After over a decade as the sport's most dominant forces, both Serena and Venus head into Wimbledon, which starts on Monday, without a grand slam title between them since 2010.
The American sisters are both in their 30s now and have never hidden their desire to pursue off-court interests in fashion and show business.
That, combined with a decline in their performances, has led to a belief they could be ready to call it quits.
Venus, 32, has struggled to recover from Sjogren's syndrome, an autoimmune disease that causes fatigue and joint pain, and the five-time Wimbledon champion will be unseeded at the All England Club for the first time since 1997 after dropping to 55th in the world rankings.
Serena, 30, remains a powerful force, but she hasn't won a grand slam since her fourth Wimbledon triumph in 2010 and her first round exit from the French Open against Virginie Razzano last month ranked as her worst ever result at a major.
Even so, Serena is adamant she and Venus love the sport too much to contemplate retirement.
"I have no intention of stopping and I don't think she (Venus) does either. We're definitely connected at the hip (in that respect)," Serena said.

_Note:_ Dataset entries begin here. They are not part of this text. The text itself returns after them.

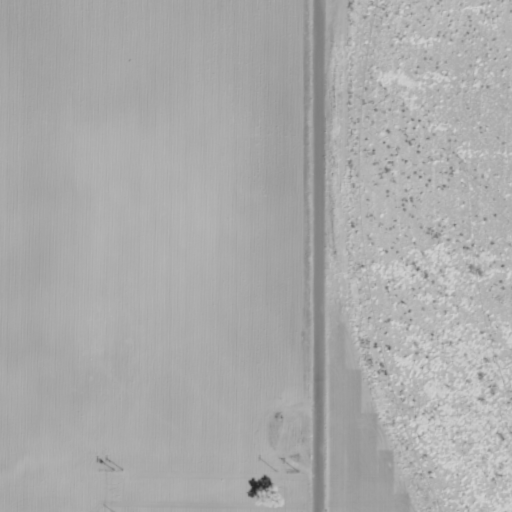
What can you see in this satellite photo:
road: (337, 256)
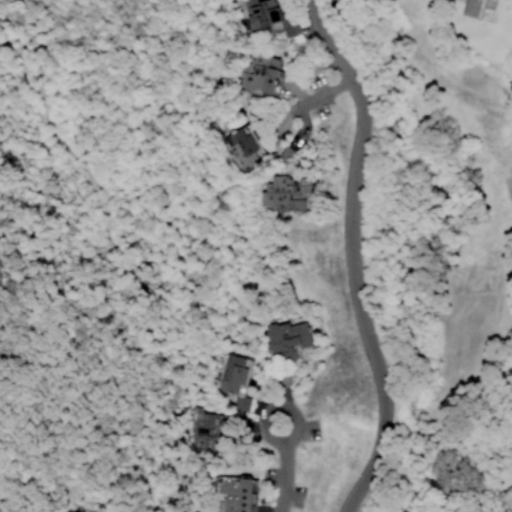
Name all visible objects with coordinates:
building: (468, 7)
building: (468, 8)
building: (266, 18)
building: (267, 19)
building: (257, 75)
building: (259, 75)
road: (322, 96)
building: (270, 144)
building: (240, 148)
building: (239, 149)
building: (284, 155)
building: (284, 156)
building: (281, 194)
building: (282, 194)
road: (125, 255)
road: (341, 255)
road: (354, 256)
building: (285, 340)
building: (284, 341)
building: (232, 381)
building: (234, 382)
building: (280, 382)
building: (204, 432)
road: (284, 467)
building: (235, 494)
building: (236, 494)
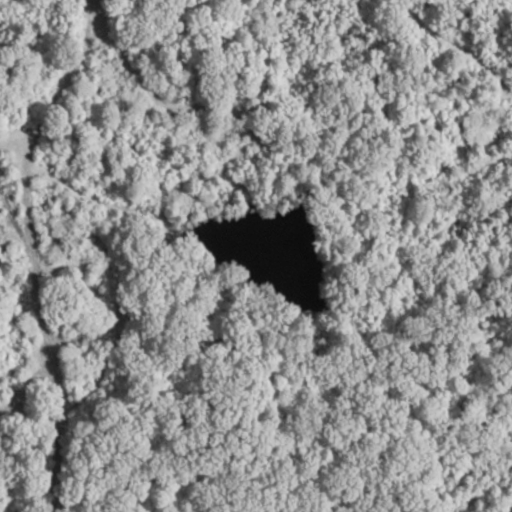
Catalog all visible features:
road: (28, 250)
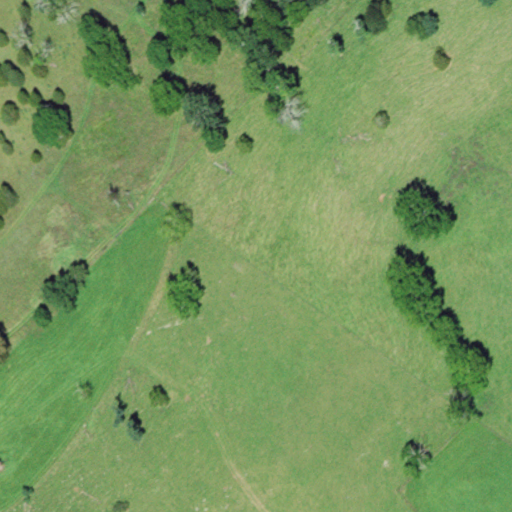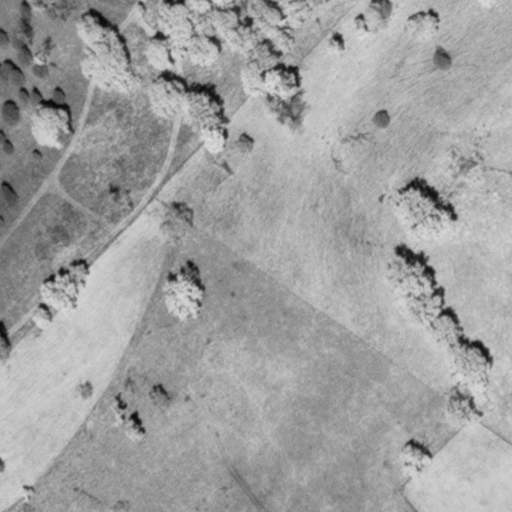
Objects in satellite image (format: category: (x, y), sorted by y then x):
road: (234, 448)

"I enjoy being out there on the court so much and I've been having so much fun, so it's been great.
"I love competing. I love the challenge. I love holding up trophies. So I guess if ever I feel that I can't do that, then maybe I won't play anymore."

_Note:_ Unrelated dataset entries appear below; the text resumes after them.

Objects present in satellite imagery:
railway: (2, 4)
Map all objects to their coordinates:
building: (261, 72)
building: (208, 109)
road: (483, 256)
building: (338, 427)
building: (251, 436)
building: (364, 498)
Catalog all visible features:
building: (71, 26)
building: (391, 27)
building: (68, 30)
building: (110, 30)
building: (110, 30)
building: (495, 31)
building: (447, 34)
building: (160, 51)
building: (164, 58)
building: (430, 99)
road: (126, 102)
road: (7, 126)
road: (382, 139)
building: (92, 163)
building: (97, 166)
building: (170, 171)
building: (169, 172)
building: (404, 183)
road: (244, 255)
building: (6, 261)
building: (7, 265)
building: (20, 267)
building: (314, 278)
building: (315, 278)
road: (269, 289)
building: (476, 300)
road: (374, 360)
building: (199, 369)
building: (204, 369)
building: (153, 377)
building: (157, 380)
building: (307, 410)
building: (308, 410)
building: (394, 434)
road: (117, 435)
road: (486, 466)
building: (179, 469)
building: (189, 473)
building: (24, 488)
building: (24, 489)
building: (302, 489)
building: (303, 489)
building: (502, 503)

Serena's bubbly character and love of the spotlight make it hard for her to even consider walking away from a sport that allows her to be the centre of attention.

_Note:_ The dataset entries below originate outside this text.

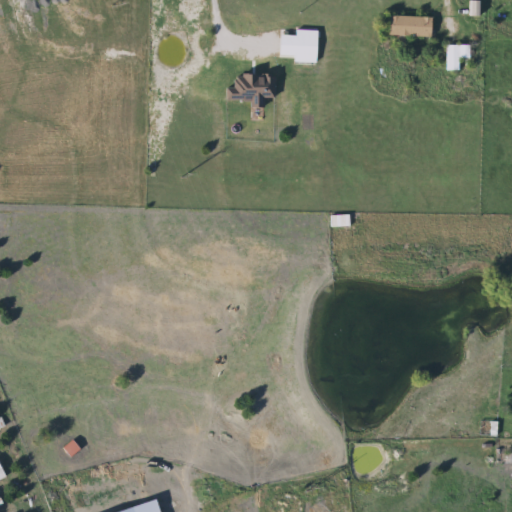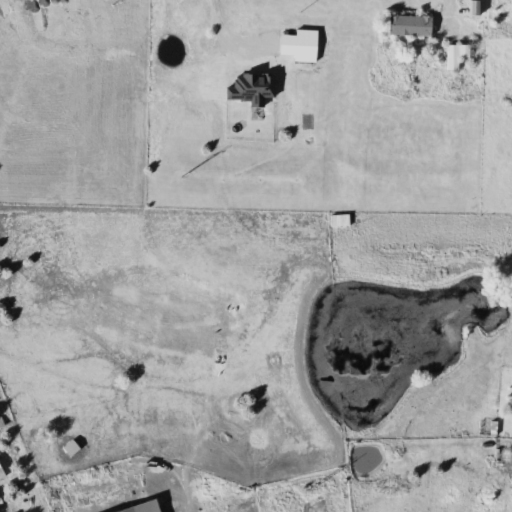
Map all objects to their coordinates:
building: (471, 8)
building: (472, 8)
road: (456, 10)
road: (228, 21)
building: (406, 26)
building: (406, 26)
building: (255, 48)
building: (255, 48)
building: (453, 56)
building: (453, 56)
building: (337, 221)
building: (337, 222)
building: (0, 426)
building: (0, 427)
building: (0, 477)
building: (0, 478)
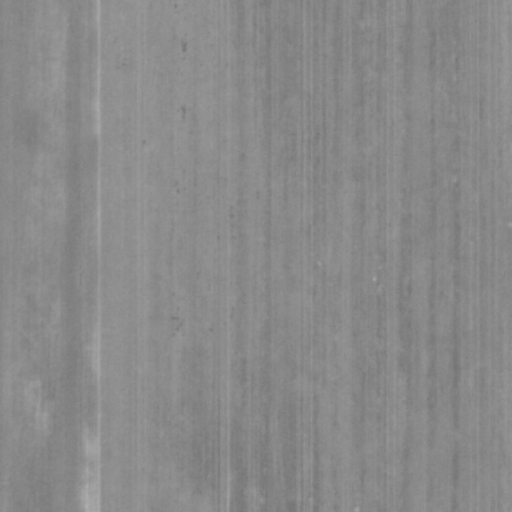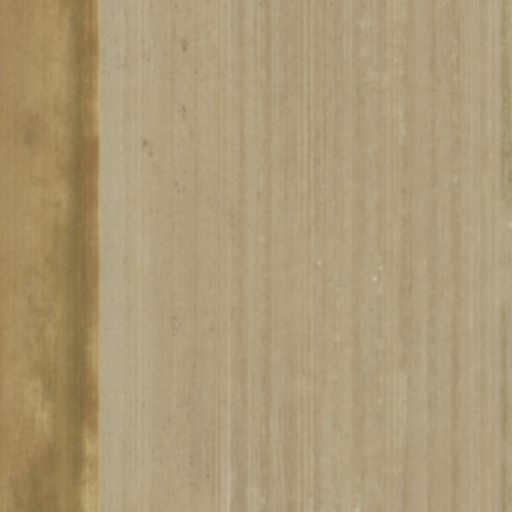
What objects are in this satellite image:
crop: (255, 255)
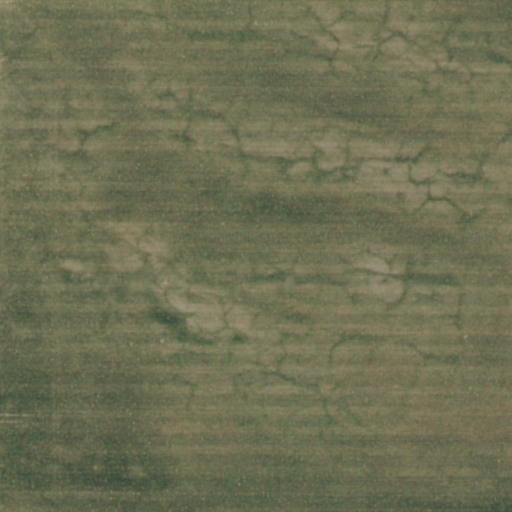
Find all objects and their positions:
crop: (256, 256)
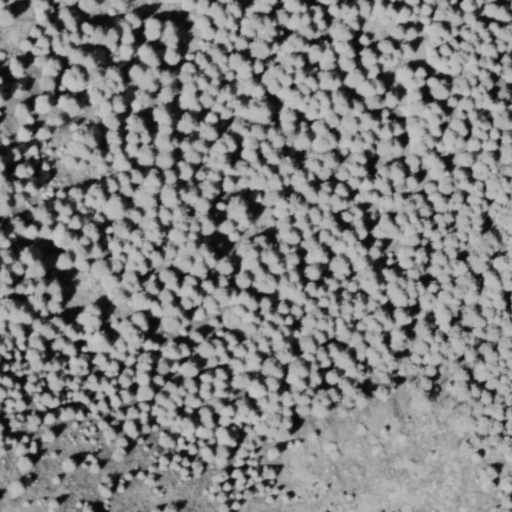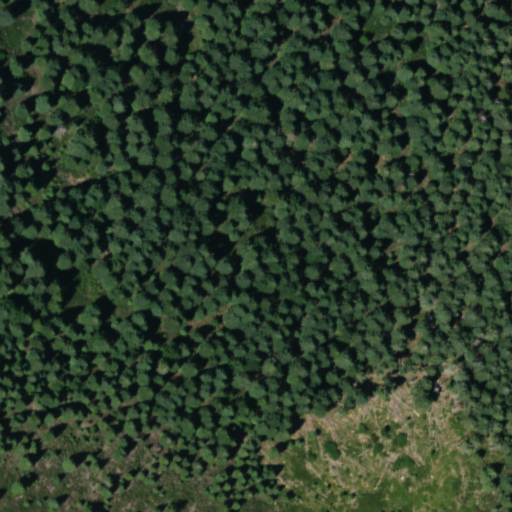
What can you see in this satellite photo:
road: (173, 348)
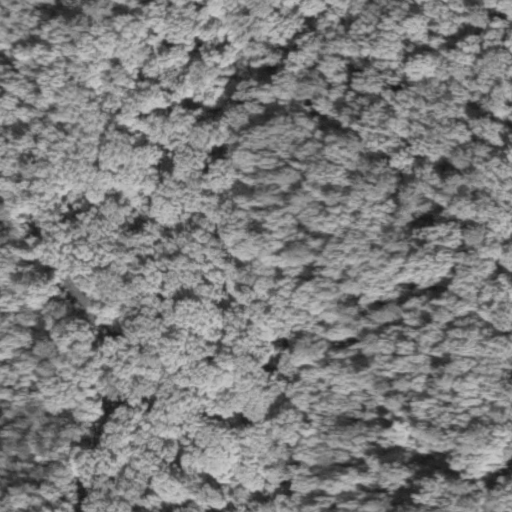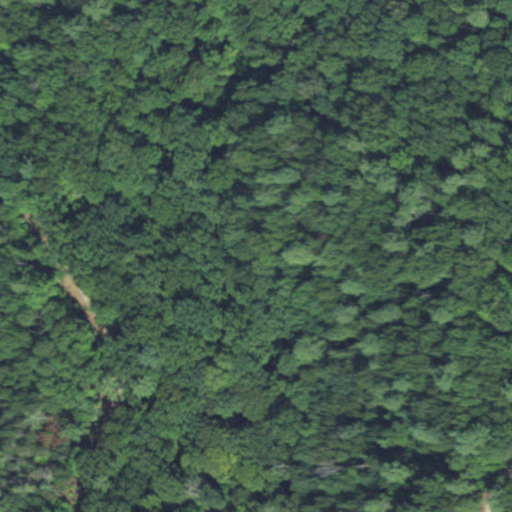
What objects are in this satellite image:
road: (502, 495)
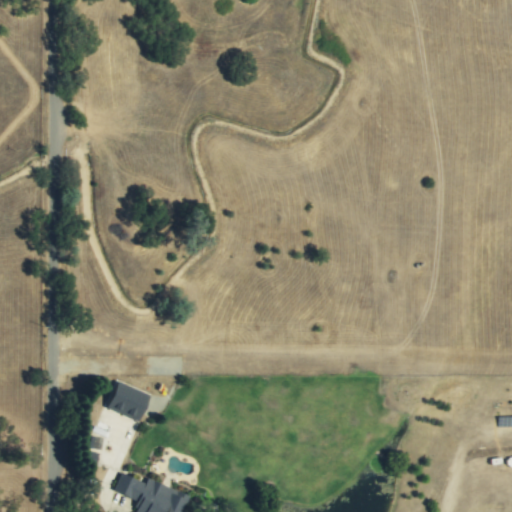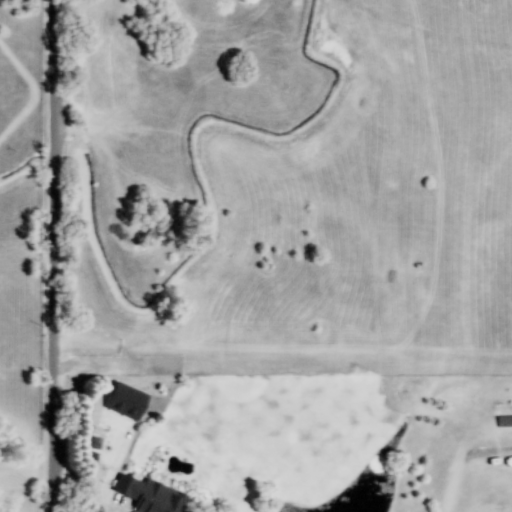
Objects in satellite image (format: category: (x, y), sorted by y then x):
road: (51, 255)
building: (125, 401)
building: (126, 401)
building: (148, 495)
building: (148, 495)
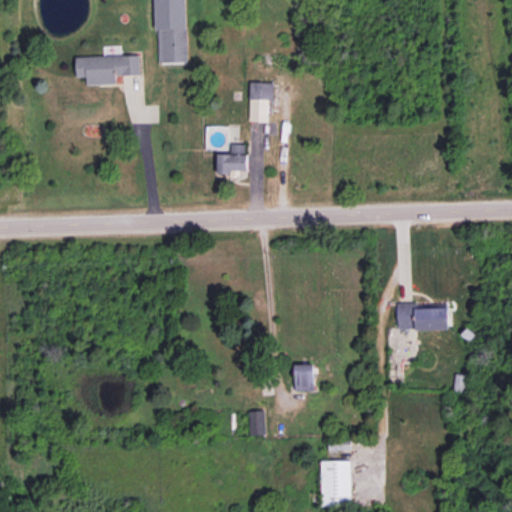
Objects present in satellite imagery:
building: (171, 30)
building: (106, 67)
building: (260, 99)
road: (142, 155)
building: (233, 159)
road: (256, 216)
road: (267, 304)
building: (423, 315)
building: (304, 376)
building: (257, 421)
building: (336, 482)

"I love stepping out on that court, having that atmosphere, that moment," she said.
"That moment is all about me. Maybe it's a little selfish, but I love that feeling."
Asked if she would find it hard to replicate the buzz of playing at events like Wimbledon when she does eventually retire, Serena said: "Probably, yeah. But you have to make adjustments, for sure. Who knows, maybe I'll become a rockstar!"
In order to experience more moments in the spotlight, Serena will have to improve significantly on her last visit to the All England Club, which ended with a last 16 defeat against Marion Bartoli.
Serena, who faces Barbora Zahlavova Strycova in the first round here, insists her confidence has not been shaken by losing to Razzano at Roland Garros and the sixth seed expects to make a strong recovery .
"I wouldn't be here if I didn't feel confident," she said. "Whether I had won in Paris or lost like I did in the first round, I am always extremely motivated.
"Every experience to me is a learning experience. If you don't learn from it then it will keep happening."
"If anything, I think losing makes me even more motivated. It usually does. So we'll see."